*EXERCISE INSTRUCTIONS*
Copy out each line of the data holding "down".

== SOURCE MATERIAL

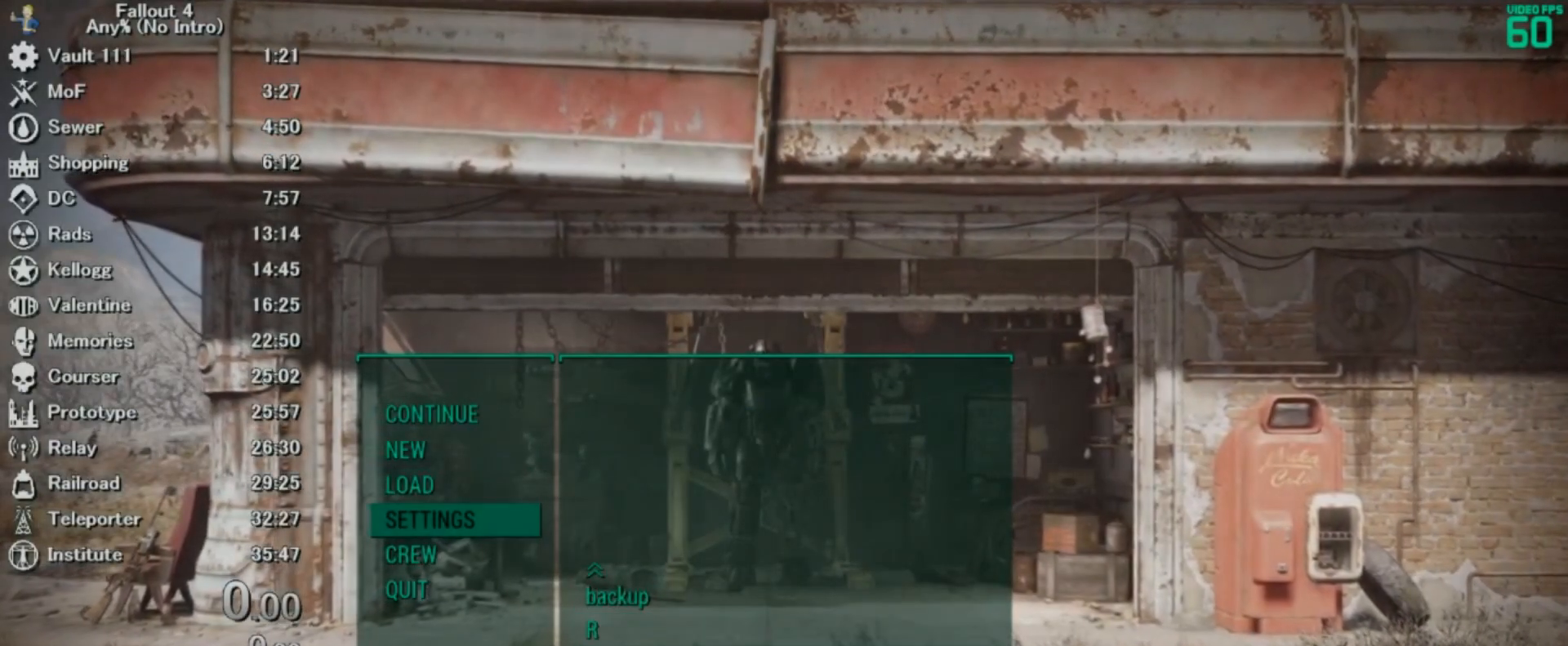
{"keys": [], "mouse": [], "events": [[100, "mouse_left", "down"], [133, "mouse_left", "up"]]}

====
== SOURCE MATERIAL

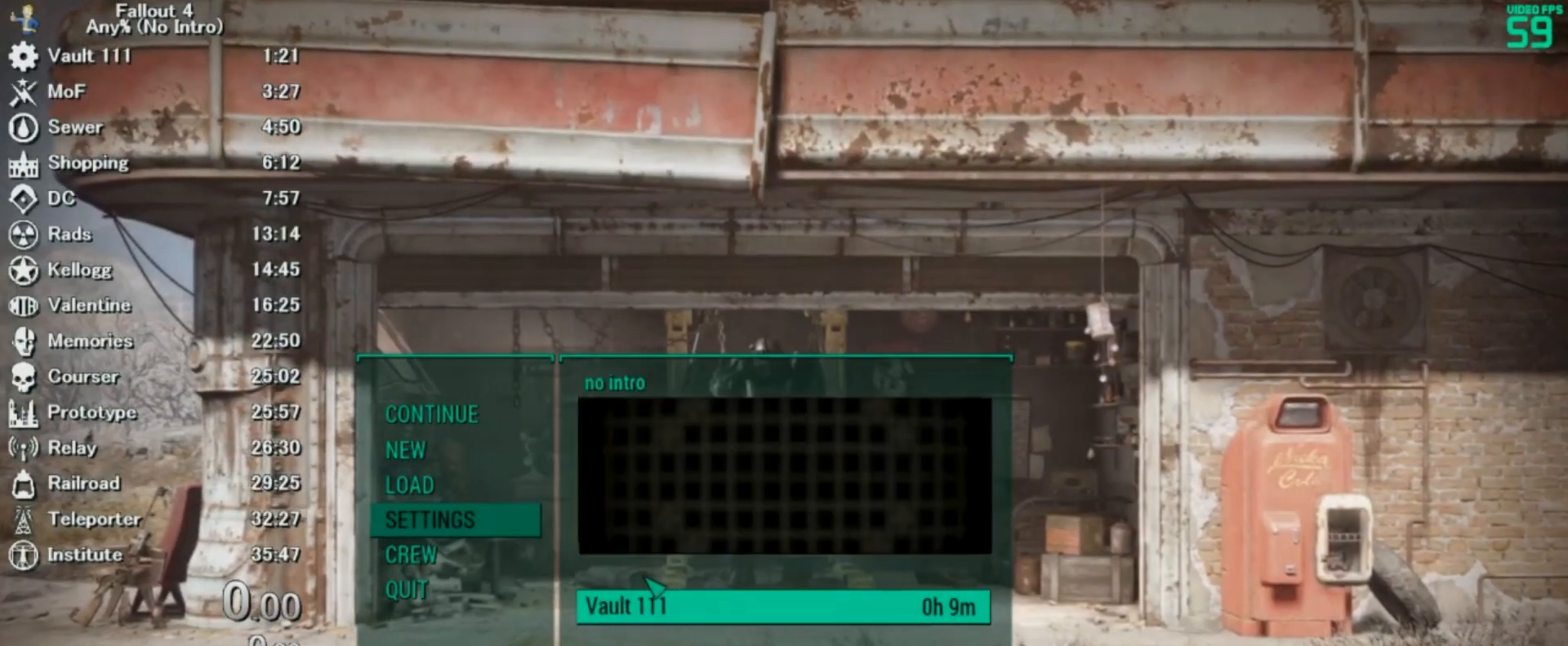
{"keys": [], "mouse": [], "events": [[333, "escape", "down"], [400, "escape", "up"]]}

====
== SOURCE MATERIAL

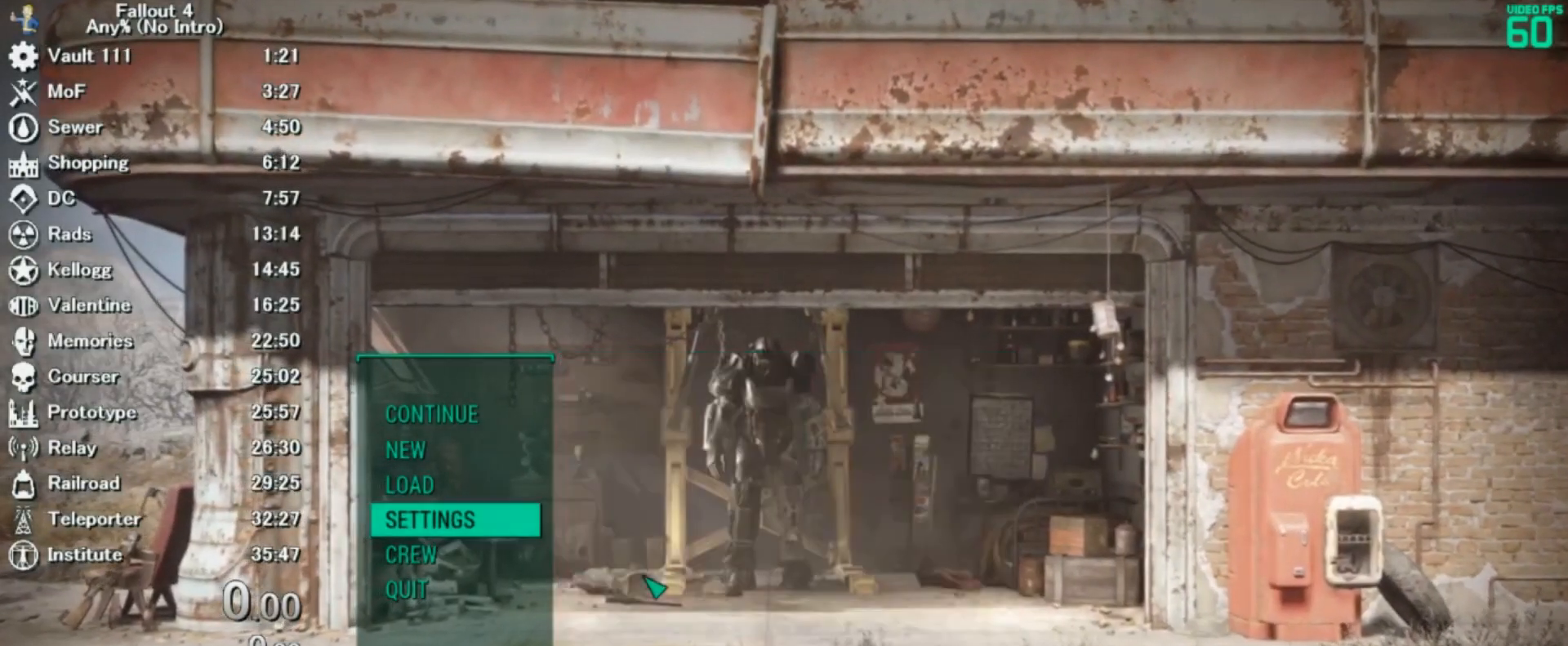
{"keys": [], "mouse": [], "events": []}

====

*SOLUTION FOR THIS TASK*
{"keys": [], "mouse": [], "events": [[100, "mouse_left", "down"], [133, "mouse_left", "up"]]}
{"keys": [], "mouse": [], "events": [[333, "escape", "down"], [400, "escape", "up"]]}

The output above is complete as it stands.